All lines from the one that contains "використовувати свій номер телефону і" through the close of the entries below are to be repeated exactly, without any pictures.

Start of Given data

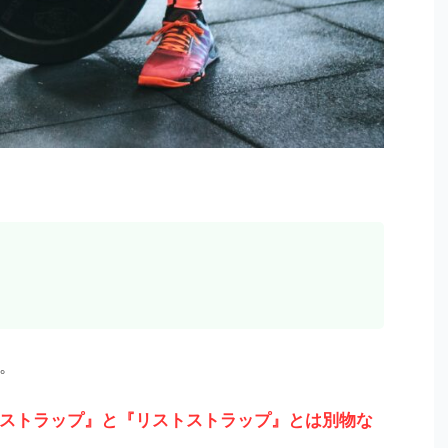
。
ストラップ』と『リストストラップ』とは別物な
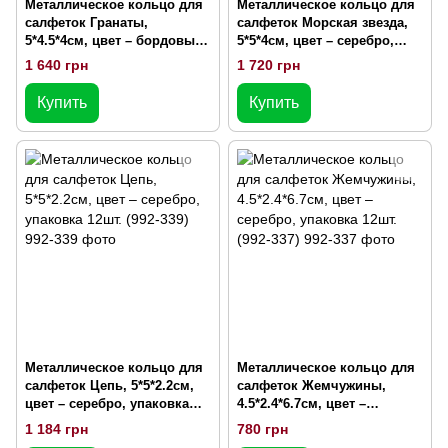
Металлическое кольцо для
Металлическое кольцо для
салфеток Гранаты,
салфеток Морская звезда,
5*4.5*4см, цвет – бордовый
5*5*4см, цвет – серебро,
с золотом, упаковка 12шт.
упаковка 12шт. (992-347)
1 640 грн
1 720 грн
(992-342)
Купить
Купить
Металлическое кольцо для
Металлическое кольцо для
салфеток Цепь, 5*5*2.2см,
салфеток Жемчужины,
цвет – серебро, упаковка
4.5*2.4*6.7см, цвет –
12шт. (992-339)
серебро, упаковка 12шт.
1 184 грн
780 грн
(992-337)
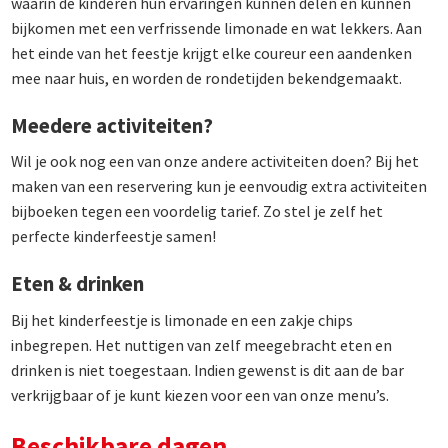
waarin de kinderen hun ervaringen kunnen delen en kunnen
bijkomen met een verfrissende limonade en wat lekkers. Aan
het einde van het feestje krijgt elke coureur een aandenken
mee naar huis, en worden de rondetijden bekendgemaakt.
Meedere activiteiten?
Wil je ook nog een van onze andere activiteiten doen? Bij het
maken van een reservering kun je eenvoudig extra activiteiten
bijboeken tegen een voordelig tarief. Zo stel je zelf het
perfecte kinderfeestje samen!
Eten & drinken
Bij het kinderfeestje is limonade en een zakje chips
inbegrepen. Het nuttigen van zelf meegebracht eten en
drinken is niet toegestaan. Indien gewenst is dit aan de bar
verkrijgbaar of je kunt kiezen voor een van onze menu’s.
Beschikbare dagen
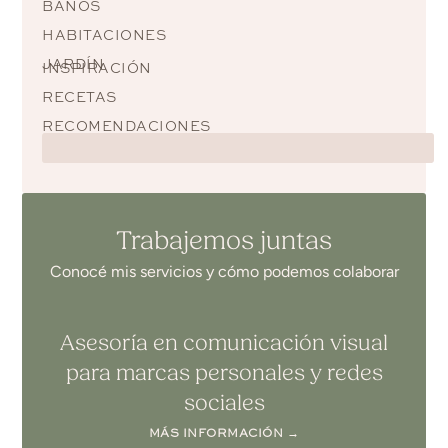
BAÑOS
HABITACIONES
JARDÍN
INSPIRACIÓN
RECETAS
RECOMENDACIONES
Trabajemos juntas
Conocé mis servicios y cómo podemos colaborar
Asesoría en comunicación visual
para marcas personales y redes
sociales
MÁS INFORMACIÓN →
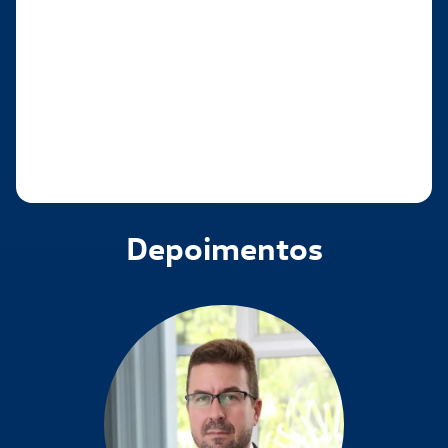
Depoimentos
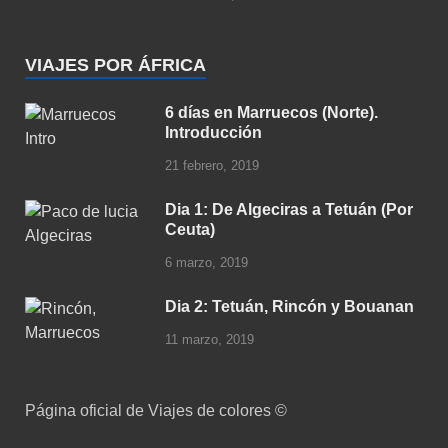
VIAJES POR ÁFRICA
6 días en Marruecos (Norte).
Introducción
21 febrero, 2019
Dia 1: De Algeciras a Tetuán (Por
Ceuta)
6 marzo, 2019
Dia 2: Tetuán, Rincón y Bouanan
11 marzo, 2019
Página oficial de Viajes de colores ©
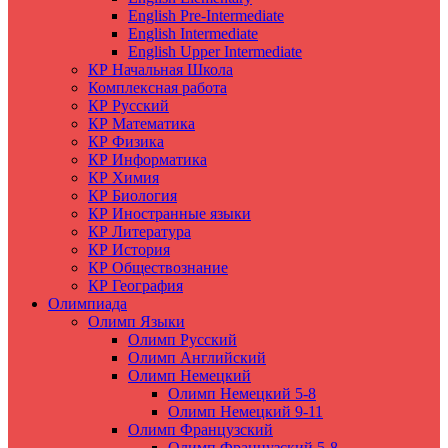
English Pre-Intermediate
English Intermediate
English Upper Intermediate
КР Начальная Школа
Комплексная работа
КР Русский
КР Математика
КР Физика
КР Информатика
КР Химия
КР Биология
КР Иностранные языки
КР Литература
КР История
КР Обществознание
КР География
Олимпиада
Олимп Языки
Олимп Русский
Олимп Английский
Олимп Немецкий
Олимп Немецкий 5-8
Олимп Немецкий 9-11
Олимп Французский
Олимп Французский 5-8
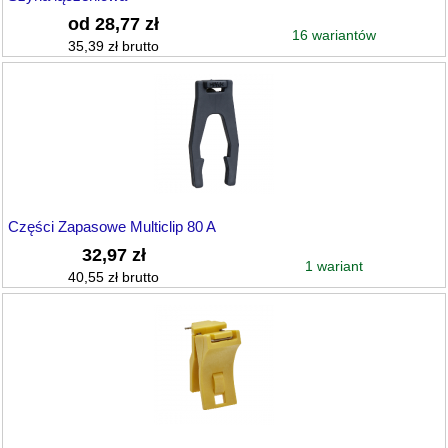
od 28,77 zł
16 wariantów
35,39 zł brutto
Części Zapasowe Multiclip 80 A
32,97 zł
1 wariant
40,55 zł brutto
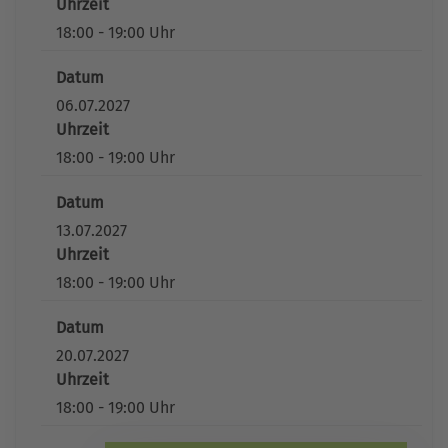
Uhrzeit
18:00 - 19:00 Uhr
Datum
06.07.2027
Uhrzeit
18:00 - 19:00 Uhr
Datum
13.07.2027
Uhrzeit
18:00 - 19:00 Uhr
Datum
20.07.2027
Uhrzeit
18:00 - 19:00 Uhr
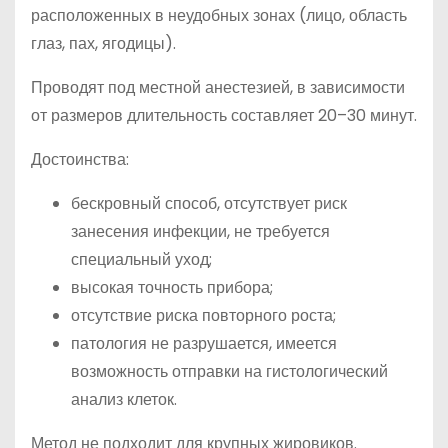
расположенных в неудобных зонах (лицо, область
глаз, пах, ягодицы).
Проводят под местной анестезией, в зависимости
от размеров длительность составляет 20–30 минут.
Достоинства:
бескровный способ, отсутствует риск
занесения инфекции, не требуется
специальный уход;
высокая точность прибора;
отсутствие риска повторного роста;
патология не разрушается, имеется
возможность отправки на гистологический
анализ клеток.
Метод не подходит для крупных жировиков.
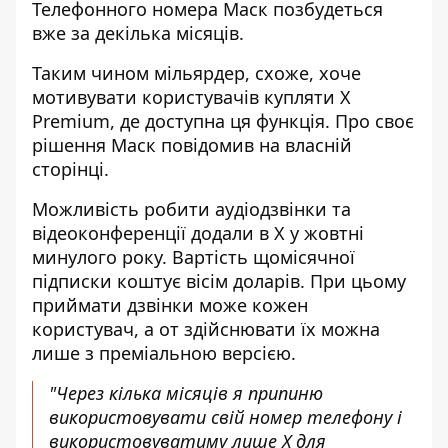
Телефонного номера Маск позбудеться
вже за декілька місяців.
Таким чином мільярдер, схоже, хоче
мотивувати користувачів купляти Х
Premium, де доступна ця функція. Про своє
рішення Маск
повідомив на власній
сторінці
.
Можливість робити аудіодзвінки та
відеоконференції додали в Х у жовтні
минулого року. Вартість щомісячної
підписки коштує вісім доларів. При цьому
приймати дзвінки може кожен
користувач, а от здійснювати їх можна
лише з преміальною версією.
"Через кілька місяців я припиню
використовувати свій номер телефону і
використовуватиму лише X для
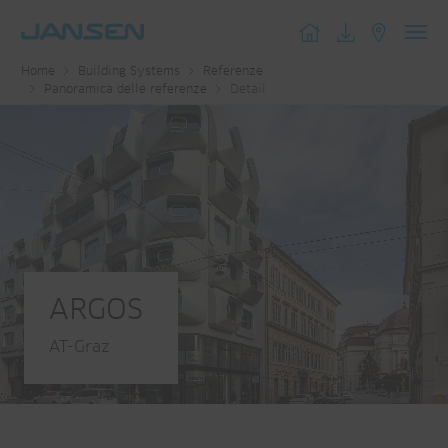
Toggl
Home
Building Systems
Referenze
navig
Panoramica delle referenze
Detail
ARGOS
AT-Graz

End of Given data

▶ [Problem solution]
використовувати свій номер телефону і
використовуватиму лише X для
Toggl
Home
Building Systems
Referenze
navig
Panoramica delle referenze
Detail
ARGOS
AT-Graz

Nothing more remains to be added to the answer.